▶ What needs to be done
Report back every line from the entries below in which the word "dependencias" occurs.

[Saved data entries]
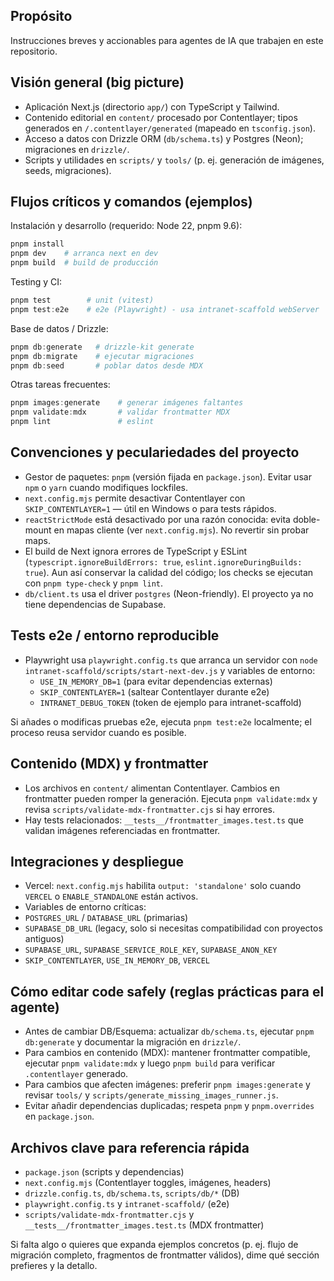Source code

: ## Propósito

Instrucciones breves y accionables para agentes de IA que trabajen en este repositorio.

## Visión general (big picture)

- Aplicación Next.js (directorio `app/`) con TypeScript y Tailwind.
- Contenido editorial en `content/` procesado por Contentlayer; tipos generados en
  `/.contentlayer/generated` (mapeado en `tsconfig.json`).
- Acceso a datos con Drizzle ORM (`db/schema.ts`) y Postgres (Neon); migraciones en `drizzle/`.
- Scripts y utilidades en `scripts/` y `tools/` (p. ej. generación de imágenes, seeds, migraciones).

## Flujos críticos y comandos (ejemplos)

Instalación y desarrollo (requerido: Node 22, pnpm 9.6):

```powershell
pnpm install
pnpm dev    # arranca next en dev
pnpm build  # build de producción
```

Testing y CI:

```powershell
pnpm test        # unit (vitest)
pnpm test:e2e    # e2e (Playwright) - usa intranet-scaffold webServer
```

Base de datos / Drizzle:

```powershell
pnpm db:generate   # drizzle-kit generate
pnpm db:migrate    # ejecutar migraciones
pnpm db:seed       # poblar datos desde MDX
```

Otras tareas frecuentes:

```powershell
pnpm images:generate    # generar imágenes faltantes
pnpm validate:mdx       # validar frontmatter MDX
pnpm lint               # eslint
```

## Convenciones y peculariedades del proyecto

- Gestor de paquetes: `pnpm` (versión fijada en `package.json`). Evitar usar `npm` o `yarn` cuando
  modifiques lockfiles.
- `next.config.mjs` permite desactivar Contentlayer con `SKIP_CONTENTLAYER=1` — útil en Windows o
  para tests rápidos.
- `reactStrictMode` está desactivado por una razón conocida: evita doble-mount en mapas cliente (ver
  `next.config.mjs`). No revertir sin probar maps.
- El build de Next ignora errores de TypeScript y ESLint (`typescript.ignoreBuildErrors: true`,
  `eslint.ignoreDuringBuilds: true`). Aun así conservar la calidad del código; los checks se
  ejecutan con `pnpm type-check` y `pnpm lint`.
- `db/client.ts` usa el driver `postgres` (Neon-friendly). El proyecto ya no tiene dependencias de
  Supabase.

## Tests e2e / entorno reproducible

- Playwright usa `playwright.config.ts` que arranca un servidor con
  `node intranet-scaffold/scripts/start-next-dev.js` y variables de entorno:
  - `USE_IN_MEMORY_DB=1` (para evitar dependencias externas)
  - `SKIP_CONTENTLAYER=1` (saltear Contentlayer durante e2e)
  - `INTRANET_DEBUG_TOKEN` (token de ejemplo para intranet-scaffold)

Si añades o modificas pruebas e2e, ejecuta `pnpm test:e2e` localmente; el proceso reusa servidor
cuando es posible.

## Contenido (MDX) y frontmatter

- Los archivos en `content/` alimentan Contentlayer. Cambios en frontmatter pueden romper la
  generación. Ejecuta `pnpm validate:mdx` y revisa `scripts/validate-mdx-frontmatter.cjs` si hay
  errores.
- Hay tests relacionados: `__tests__/frontmatter_images.test.ts` que validan imágenes referenciadas
  en frontmatter.

## Integraciones y despliegue

- Vercel: `next.config.mjs` habilita `output: 'standalone'` solo cuando `VERCEL` o
  `ENABLE_STANDALONE` están activos.
- Variables de entorno críticas:
- `POSTGRES_URL` / `DATABASE_URL` (primarias)
- `SUPABASE_DB_URL` (legacy, solo si necesitas compatibilidad con proyectos antiguos)
- `SUPABASE_URL`, `SUPABASE_SERVICE_ROLE_KEY`, `SUPABASE_ANON_KEY`
- `SKIP_CONTENTLAYER`, `USE_IN_MEMORY_DB`, `VERCEL`

## Cómo editar code safely (reglas prácticas para el agente)

- Antes de cambiar DB/Esquema: actualizar `db/schema.ts`, ejecutar `pnpm db:generate` y documentar
  la migración en `drizzle/`.
- Para cambios en contenido (MDX): mantener frontmatter compatible, ejecutar `pnpm validate:mdx` y
  luego `pnpm build` para verificar `.contentlayer` generado.
- Para cambios que afecten imágenes: preferir `pnpm images:generate` y revisar `tools/` y
  `scripts/generate_missing_images_runner.js`.
- Evitar añadir dependencias duplicadas; respeta `pnpm` y `pnpm.overrides` en `package.json`.

## Archivos clave para referencia rápida

- `package.json` (scripts y dependencias)
- `next.config.mjs` (Contentlayer toggles, imágenes, headers)
- `drizzle.config.ts`, `db/schema.ts`, `scripts/db/*` (DB)
- `playwright.config.ts` y `intranet-scaffold/` (e2e)
- `scripts/validate-mdx-frontmatter.cjs` y `__tests__/frontmatter_images.test.ts` (MDX frontmatter)

Si falta algo o quieres que expanda ejemplos concretos (p. ej. flujo de migración completo,
fragmentos de frontmatter válidos), dime qué sección prefieres y la detallo.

▶ Exercise solution
- `db/client.ts` usa el driver `postgres` (Neon-friendly). El proyecto ya no tiene dependencias de
  - `USE_IN_MEMORY_DB=1` (para evitar dependencias externas)
- Evitar añadir dependencias duplicadas; respeta `pnpm` y `pnpm.overrides` en `package.json`.
- `package.json` (scripts y dependencias)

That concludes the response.